本発明が有用な分野は、ケチャップのリコピン濃度を高め、かつ粘度を適正にする方法
、及びそれを用いたケチャップとその製造方法である。

Claims (13)

  1. リコピン濃度25mg/100g以上のケチャップの製造方法であって、それを構成するのは、少なくとも、以下の工程である:
    調合:ここで調合されるのは、少なくとも、コールドブレイクトマト加工品、及びホットブレイクトマト加工品であり、
    前記調合するコールドブレイクトマト加工品のトマト量[A](kg/100L)と前記調合するホットブレイクトマト加工品のトマト量[B](kg/100L)との関係は、
    0.473≦[A]/([A]+[B])≦0.946
    であり、
    当該トマト量の換算方法は、トマト加工品をBrix4.5に調整した場合におけるトマト加工品の重量である。
  2. 請求項1の製造方法であって、
    前記ケチャップの粘度は15,000〜20,000mPa・sである。
  3. 請求項1又は2のケチャップの製造方法であって、
    当該ケチャップに調合するコールドブレイクトマト加工品のトマト量[A](kg/100L)と当該ケチャップに調合するホットブレイクトマト加工品のトマト量[B](kg/100L)との関係は、
    300≦[A]+[B]≦500
    であり、
    当該トマト量の換算方法は、トマト加工品をBrix4.5に調整した場合におけるトマト加工品の重量である。
  4. 請求項1〜の何れかのケチャップの製造方法であって、
    当該ケチャップに調合されるコールドブレイクトマト加工品に含まれる1.0Brix当たりのリコピン濃度は、1.8mg/100g以上2.6mg/100g未満である。
  5. 請求項1〜4の何れかのケチャップの製造方法であって、
    当該ケチャップに調合されるホットブレイクトマト加工品に含まれる1.0Brix当たりのリコピン濃度は、1.8mg/100g以上2.6mg/100g未満である。
  6. リコピン濃度25mg/100g以上のケチャップであって、
    含有するのは、コールドブレイクトマト加工品、及びホットブレイクトマト加工品であり、
    当該ケチャップが含有するコールドブレイクトマト加工品のトマト量[A](kg/100L)と当該ケチャップが含有するホットブレイクトマト加工品のトマト量[B](kg/100L)との関係は、
    0.473≦[A]/([A]+[B])≦0.946
    であり、
    当該トマト量の換算方法は、トマト加工品をBrix4.5に調整した場合におけるトマト加工品の重量である。
  7. 請求項6のケチャップであって、
    当該ケチャップをB型粘度計で測定したときの粘度は、15,000〜20,000mPa・sである。
  8. 請求項6又は7のケチャップであって、
    当該ケチャップが含有するコールドブレイクトマト加工品のトマト量[A](kg/100L)と当該ケチャップが含有するホットブレイクトマト加工品のトマト量[B](kg/100L)との関係は、
    300≦[A]+[B]≦500
    であり、
    当該トマト量の換算方法は、トマト加工品をBrix4.5に調整した場合におけるトマト加工品の重量である。
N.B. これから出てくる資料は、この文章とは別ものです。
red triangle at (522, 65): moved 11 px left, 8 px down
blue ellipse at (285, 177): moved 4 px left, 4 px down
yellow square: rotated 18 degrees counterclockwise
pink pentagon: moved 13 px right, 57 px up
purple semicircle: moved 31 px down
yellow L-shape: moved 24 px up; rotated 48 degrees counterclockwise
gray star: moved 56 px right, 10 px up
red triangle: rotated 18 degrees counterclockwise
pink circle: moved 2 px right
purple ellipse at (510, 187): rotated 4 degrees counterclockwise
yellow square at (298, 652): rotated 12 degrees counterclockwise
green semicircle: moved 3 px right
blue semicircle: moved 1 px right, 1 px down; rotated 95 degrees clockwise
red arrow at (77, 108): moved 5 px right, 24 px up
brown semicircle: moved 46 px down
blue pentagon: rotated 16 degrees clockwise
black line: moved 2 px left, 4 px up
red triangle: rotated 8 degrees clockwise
  9. 請求項6〜8の何れかのケチャップであって、
    当該ケチャップに調合されるコールドブレイクトマト加工品に含まれる1.0Brix当たりのリコピン濃度は、1.8mg/100g以上2.6mg/100g未満である。
  10. 請求項6〜9の何れかのケチャップであって、
    当該ケチャップに調合されるホットブレイクトマト加工品に含まれる1.0Brix当たりのリコピン濃度は、1.8mg/100g以上2.6mg/100g未満である。
  11. 請求項6〜10の何れかのケチャップであって、
    当該ケチャップは、トマト加工品品質表示基準により規定される、トマトケチャップである。
  12. ケチャップにおけるリコピンの高濃度化と粘度適正化を両立する方法であって、
    それを構成するのは、少なくとも、以下の工程である:
    調合:ここで調合されるのは、少なくとも、コールドブレイクトマト加工品、及びホットブレイクトマト加工品であり、
    前記調合するコールドブレイクトマト加工品のトマト量[A](kg/100L)と前記調合するホットブレイクトマト加工品のトマト量[B](kg/100L)との関係は、
    0.473≦[A]/([A]+[B])≦0.946
    であり、
    当該トマト量の換算方法は、トマト加工品をBrix4.5に調整した場合におけるトマト加工品の重量である。
  13. ケチャップにおけるリコピンの高濃度化と粘度適正化、及び離しょうの増大抑制をあわせて可能にする方法であって、それを構成するのは、少なくとも、以下の工程である:
    調合:ここで調合されるのは、少なくとも、コールドブレイクトマト加工品、及びホットブレイクトマト加工品であり、前記調合するコールドブレイクトマト加工品のトマト量[A](kg/100L)と前記調合するホットブレイクトマト加工品のトマト量[B](kg/100L)との関係は、
    0.473≦[A]/([A]+[B])≦0.806
    であり、
    当該トマト量の換算方法は、トマト加工品をBrix4.5に調整した場合におけるトマト加工品の重量である。